(Extracted page text data)

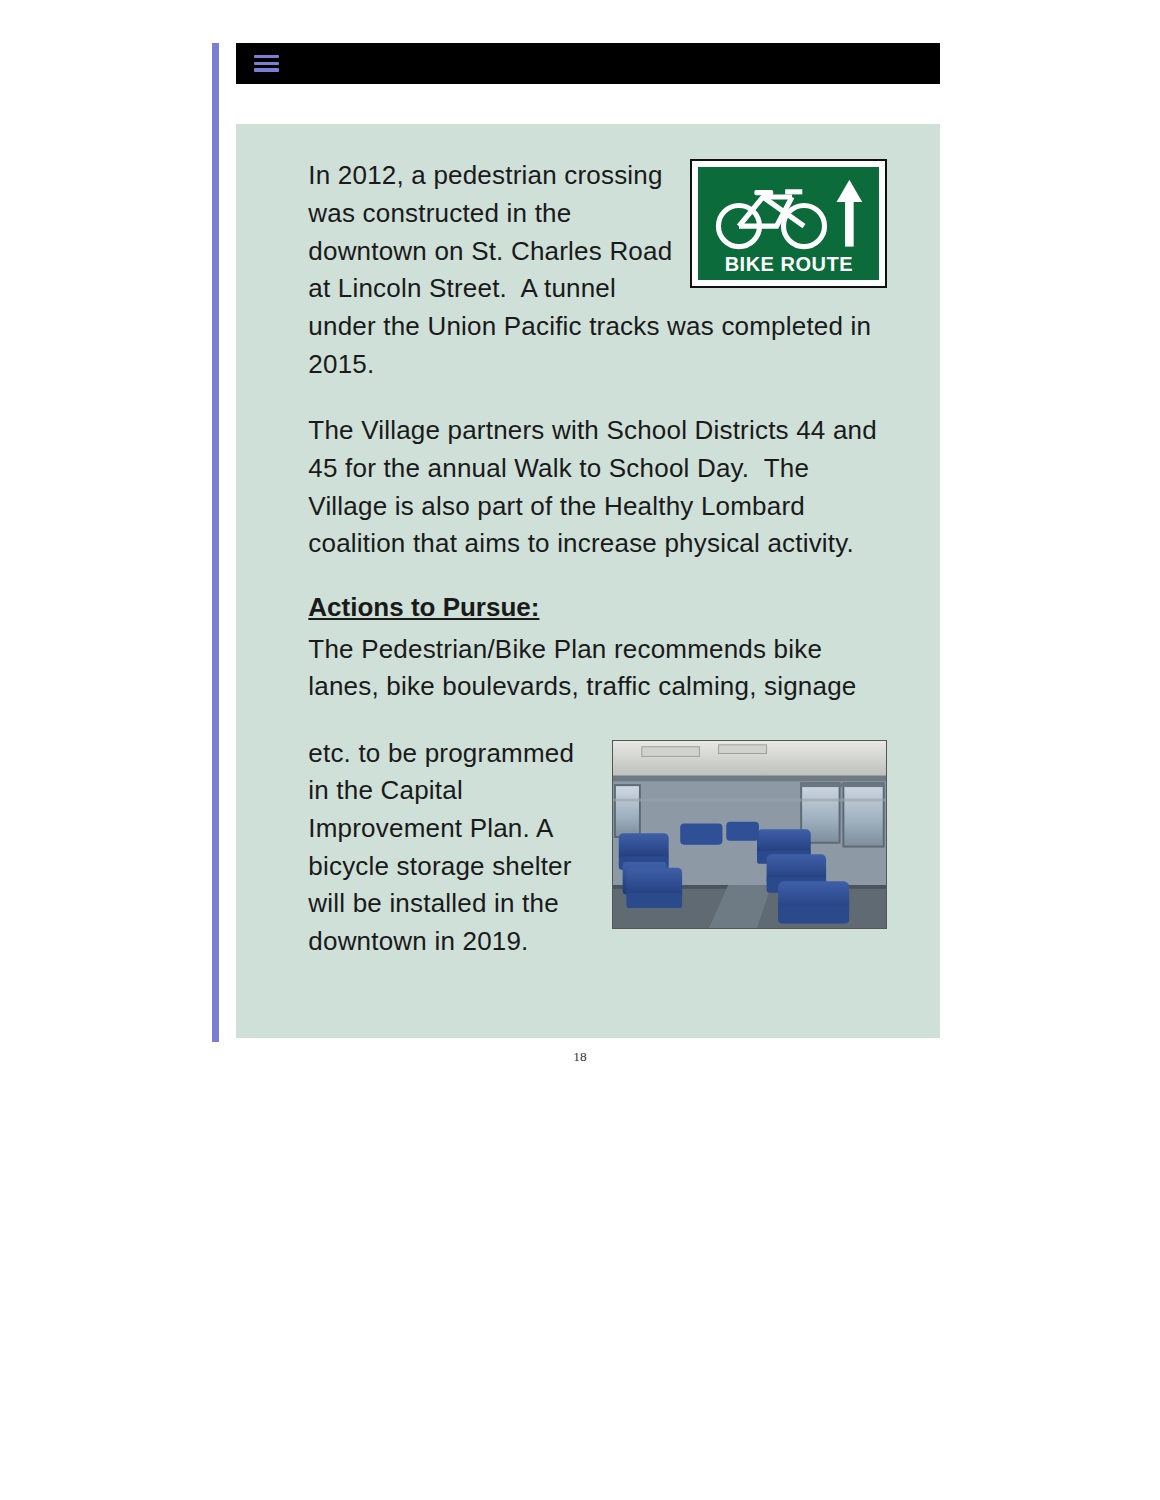BIKE ROUTE
In 2012, a pedestrian crossing was constructed in the downtown on St. Charles Road at Lincoln Street. A tunnel under the Union Pacific tracks was completed in 2015.
The Village partners with School Districts 44 and 45 for the annual Walk to School Day. The Village is also part of the Healthy Lombard coalition that aims to increase physical activity.
Actions to Pursue:
The Pedestrian/Bike Plan recommends bike lanes, bike boulevards, traffic calming, signage
etc. to be programmed in the Capital Improvement Plan. A bicycle storage shelter will be installed in the downtown in 2019.
18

* _WHAT IS REQUIRED_:
Look above for the line containing "The Pedestrian/Bike Plan". From there to the final line of the entries, repeat every line exactly.

* _REPLY_:
The Pedestrian/Bike Plan recommends bike lanes, bike boulevards, traffic calming, signage
etc. to be programmed in the Capital Improvement Plan. A bicycle storage shelter will be installed in the downtown in 2019.
18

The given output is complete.